CNN interviewed famous environmentalist Erin Brockovich (pictured, left) about her new novel, Hot Water, on the health risks of radioactivity leaks into the environment from nuclear power plants across the U.S. Brockovich warns that radioactivity ingestion by children, as evidenced through such projects as the "Tooth Fairy," could begin to explain cancer epidemics in certain locales nationwide. Beyond Nuclear has long warned its not just accidental ("unmonitored, uncontrolled") leaks of hazardous radioactivity, but also "routine releases" (supposedly "controlled and monitored") allowed and permitted by government regulators as a daily part of atomic reactors' operations, that need to stopped. Children are significantly more vulnerable to radiation's hazards, as revealed by the Institute for Energy and Environmental Research's "Healthy from the Start" campaign. 

Erin Brockovich became a household name, once portrayed by Julia Roberts in a major motion picture about her battle to stop Pacific Gas and Electric releases of toxic chemicals into groundwater from fossil fuel power plants.

Friday
Jun242011

NRC: "amount of radioactive materials released from underground piping system leaks has been small relative to...permitted discharges"

The following excerpt from a U.S. Government Accountability Office (GAO) report entitled "NUCLEAR REGULATORY COMMISSION: Oversight of Underground Piping Systems Commensurate with Risk, but Proactive Measures Could Help Address Future Leaks," requested by U.S. Representatives Markey (D-MA) and Welch (D-VT), and released in the wake of an A.P. investigative series entitled "AGING NUKES," is very revealing about "routine releases of radioactivity"

"NRC's regulations allow certain levels of radioactive materials to be discharged into the environment.
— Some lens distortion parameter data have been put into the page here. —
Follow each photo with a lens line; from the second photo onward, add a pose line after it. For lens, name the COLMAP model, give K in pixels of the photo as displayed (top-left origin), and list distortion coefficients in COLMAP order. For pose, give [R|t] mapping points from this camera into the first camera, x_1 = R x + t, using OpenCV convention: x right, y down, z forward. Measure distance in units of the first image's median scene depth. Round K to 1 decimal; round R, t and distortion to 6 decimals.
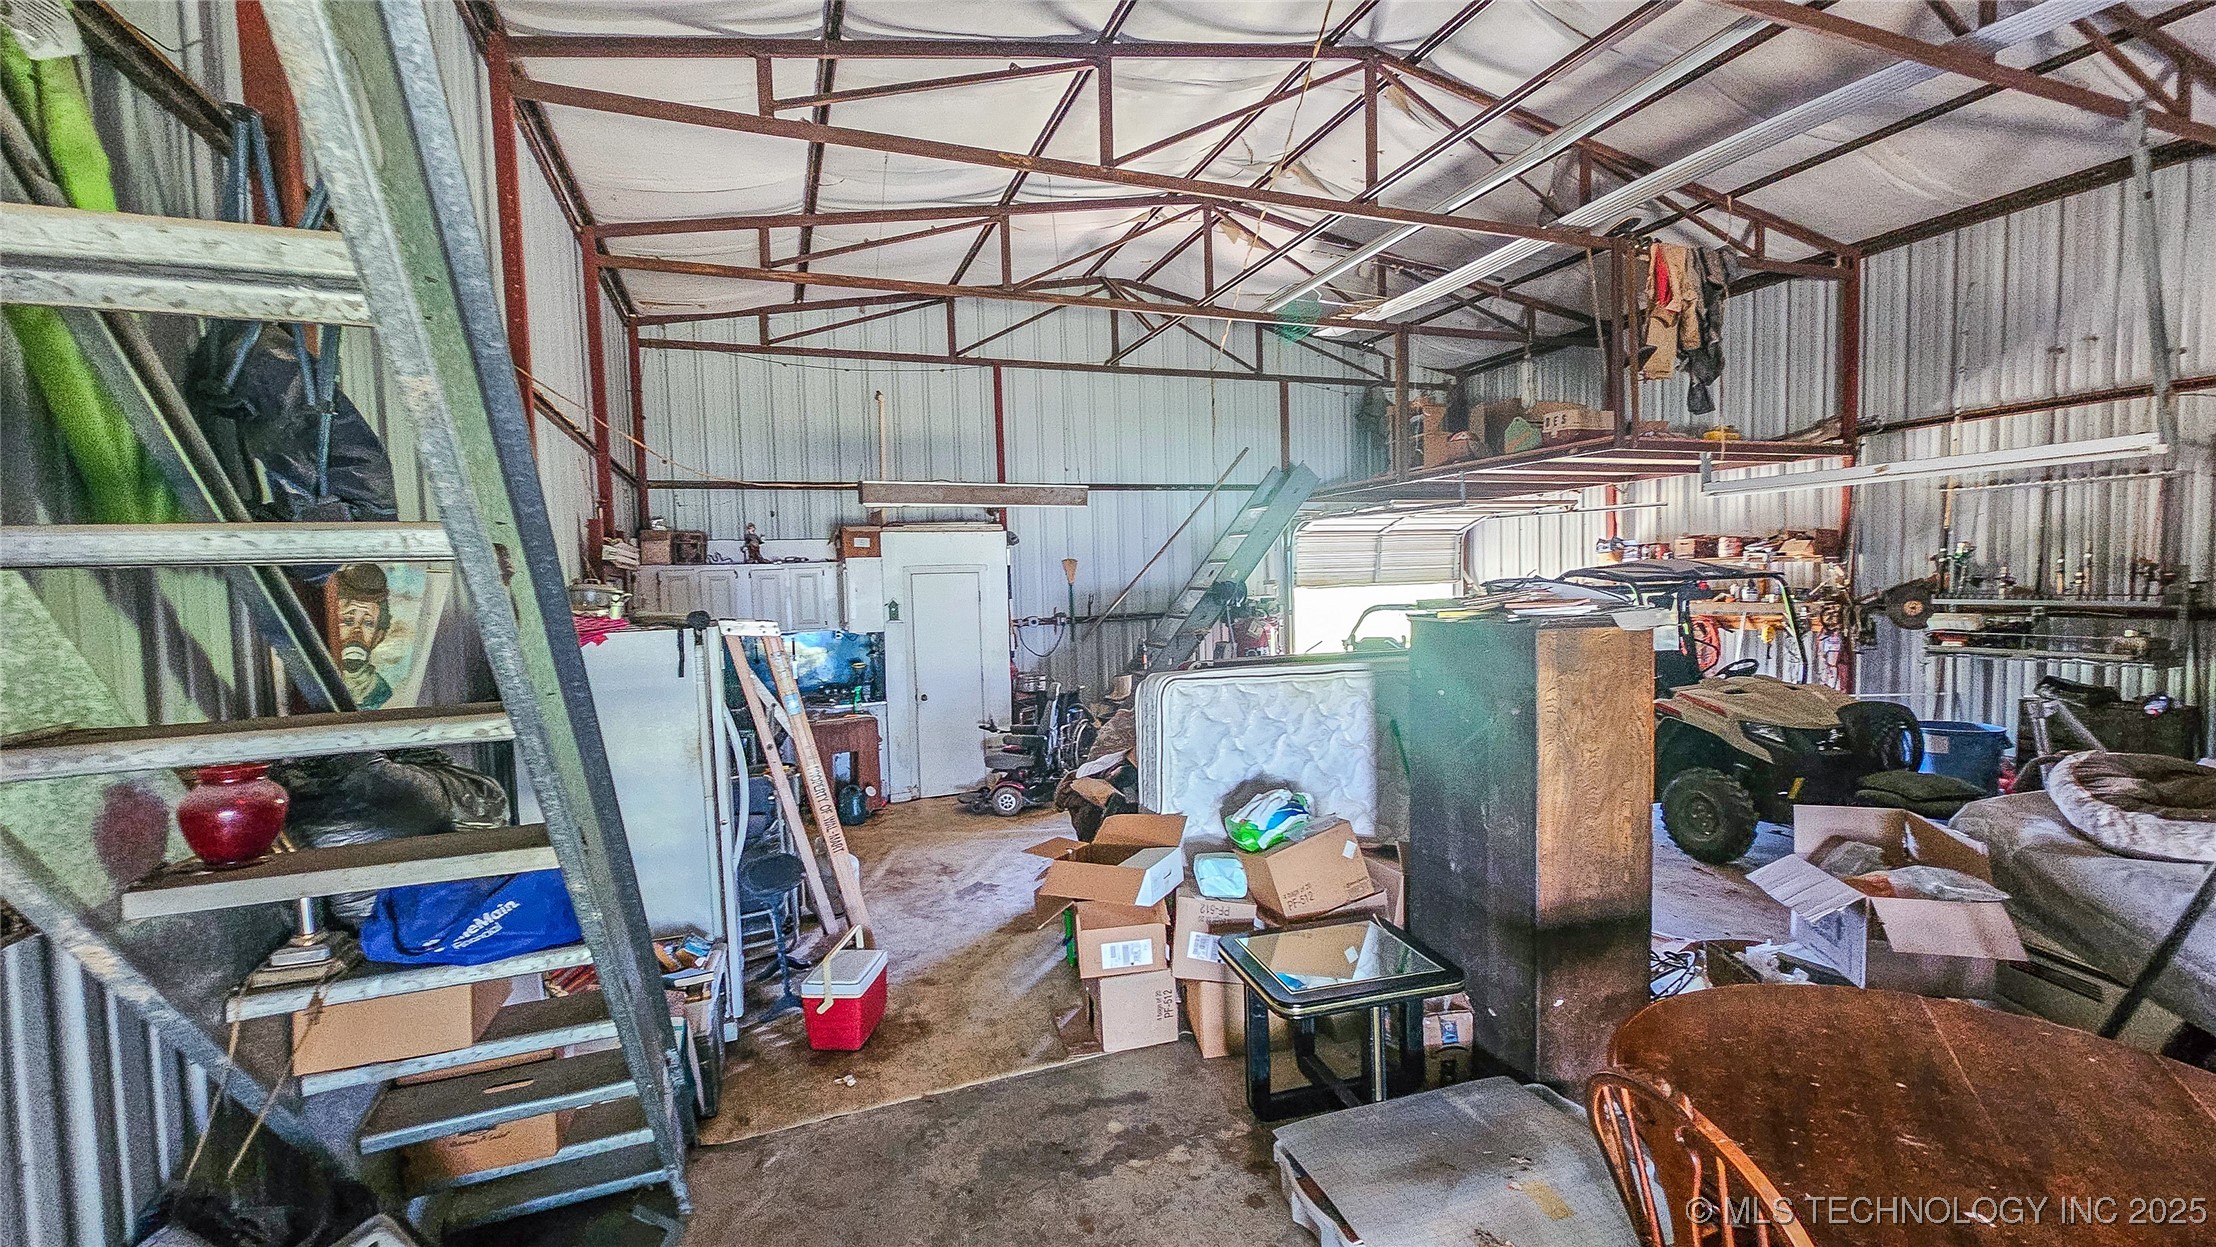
lens RADIAL K [[891.9, 0, 1107.1], [0, 891.9, 632.4], [0, 0, 1]] dist [-0.001056, -0.000996]
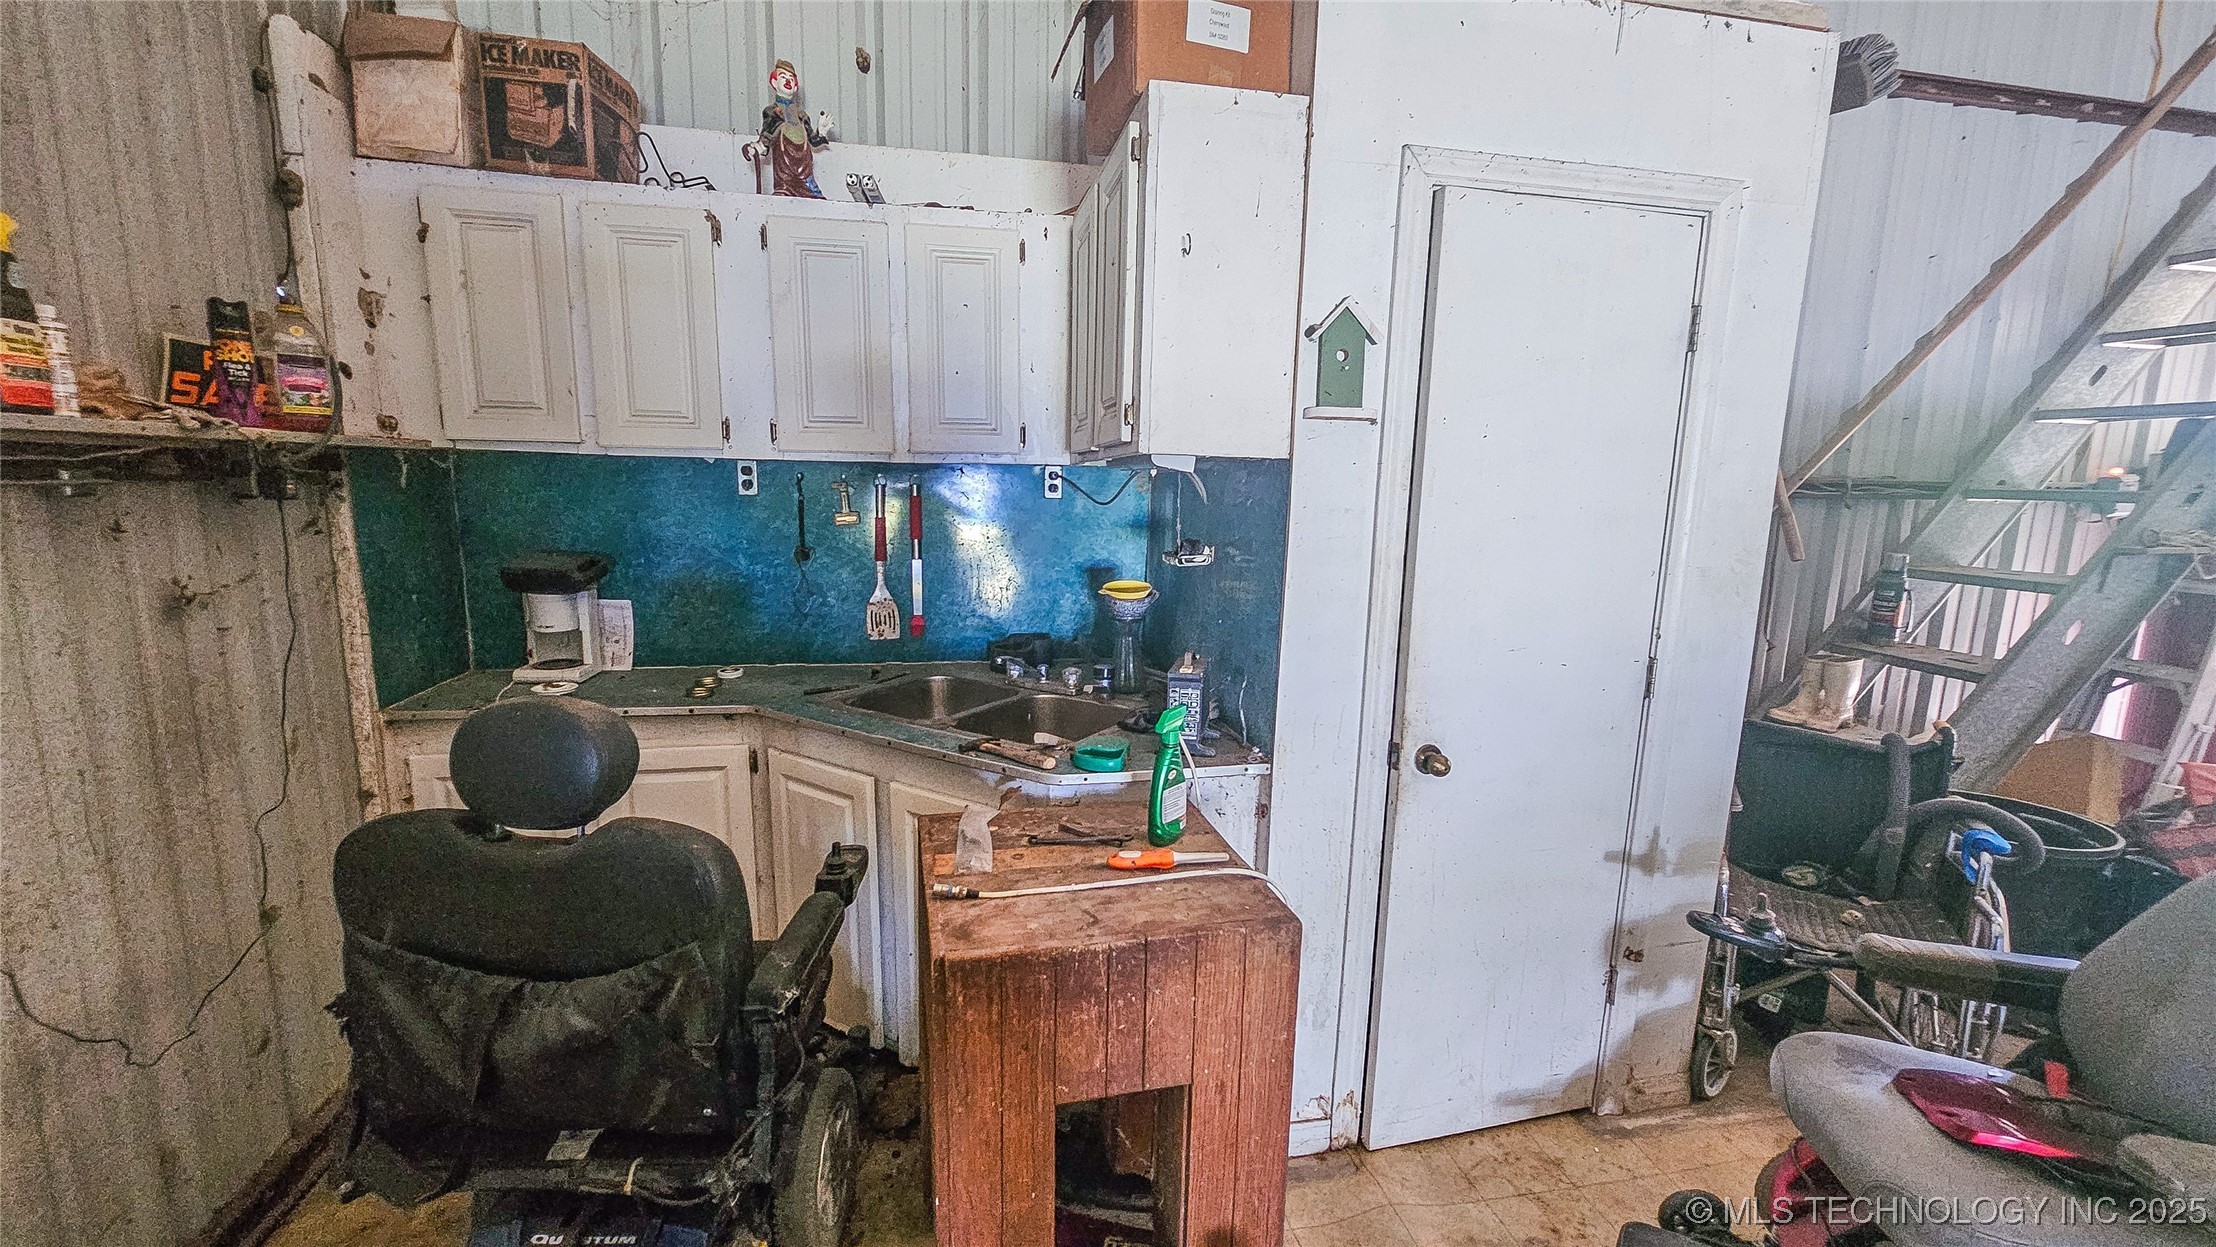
lens RADIAL K [[891.9, 0, 1108.9], [0, 891.9, 630.1], [0, 0, 1]] dist [-0.001056, -0.000996]
pose [[0.983814, 0.073191, -0.163565, -0.248759], [-0.055940, 0.992609, 0.107698, 0.020500], [0.170239, -0.096805, 0.980636, 0.752063]]
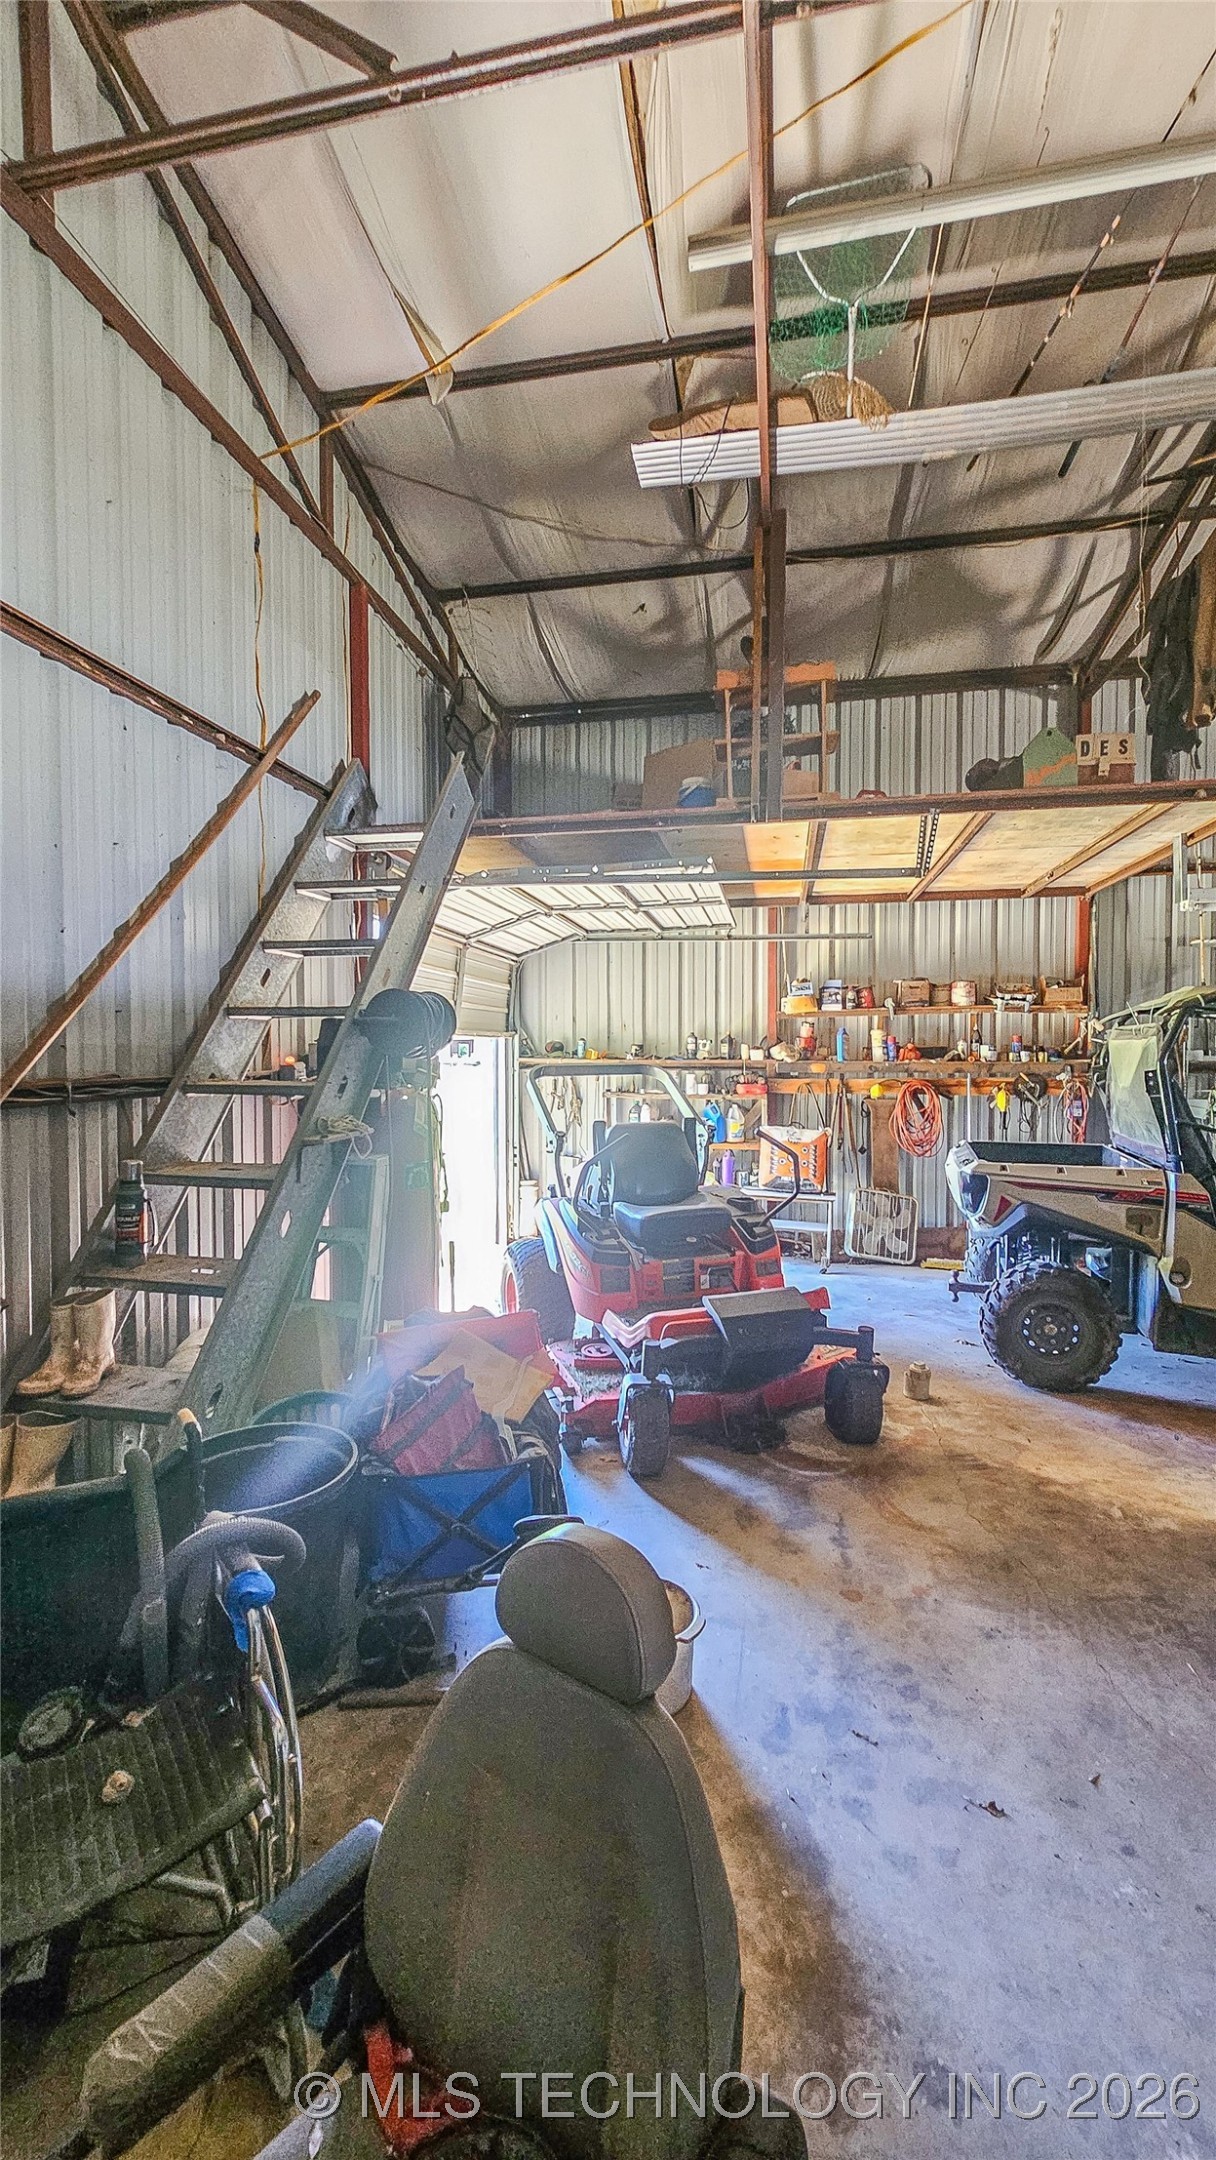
lens RADIAL K [[869.4, 0, 613.8], [0, 869.4, 1083.3], [0, 0, 1]] dist [-0.001056, -0.000996]
pose [[0.517363, -0.006777, 0.855739, -0.163454], [0.038977, 0.999117, -0.015653, -0.010133], [-0.854878, 0.041453, 0.517170, 0.864410]]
As part of its license application, a licensee performs calculations of its expected releases, and NRC reviews these calculations to verify their validity and conformance to NRC requirements. NRC's review and verification are documented in reports, and the licensees are required to monitor their discharges. Most of the systems used to discharge these radioactive materials are not classified as "safety related." According to NRC officials, the amount of radioactive materials from underground piping system leaks has been small relative to these permitted discharges. Furthermore, the officials noted that a leak of tritium in and of itself is not a violation of NRC requirements."

Such a stark admission -- a truth often obscured by NRC pronouncements or lack thereof -- undergirds the points made in Beyond Nuclear's pamphlet on "routine radioactive releases," as well as its report, Leak First, Fix Later, about radioactivity leaks from underground pipes.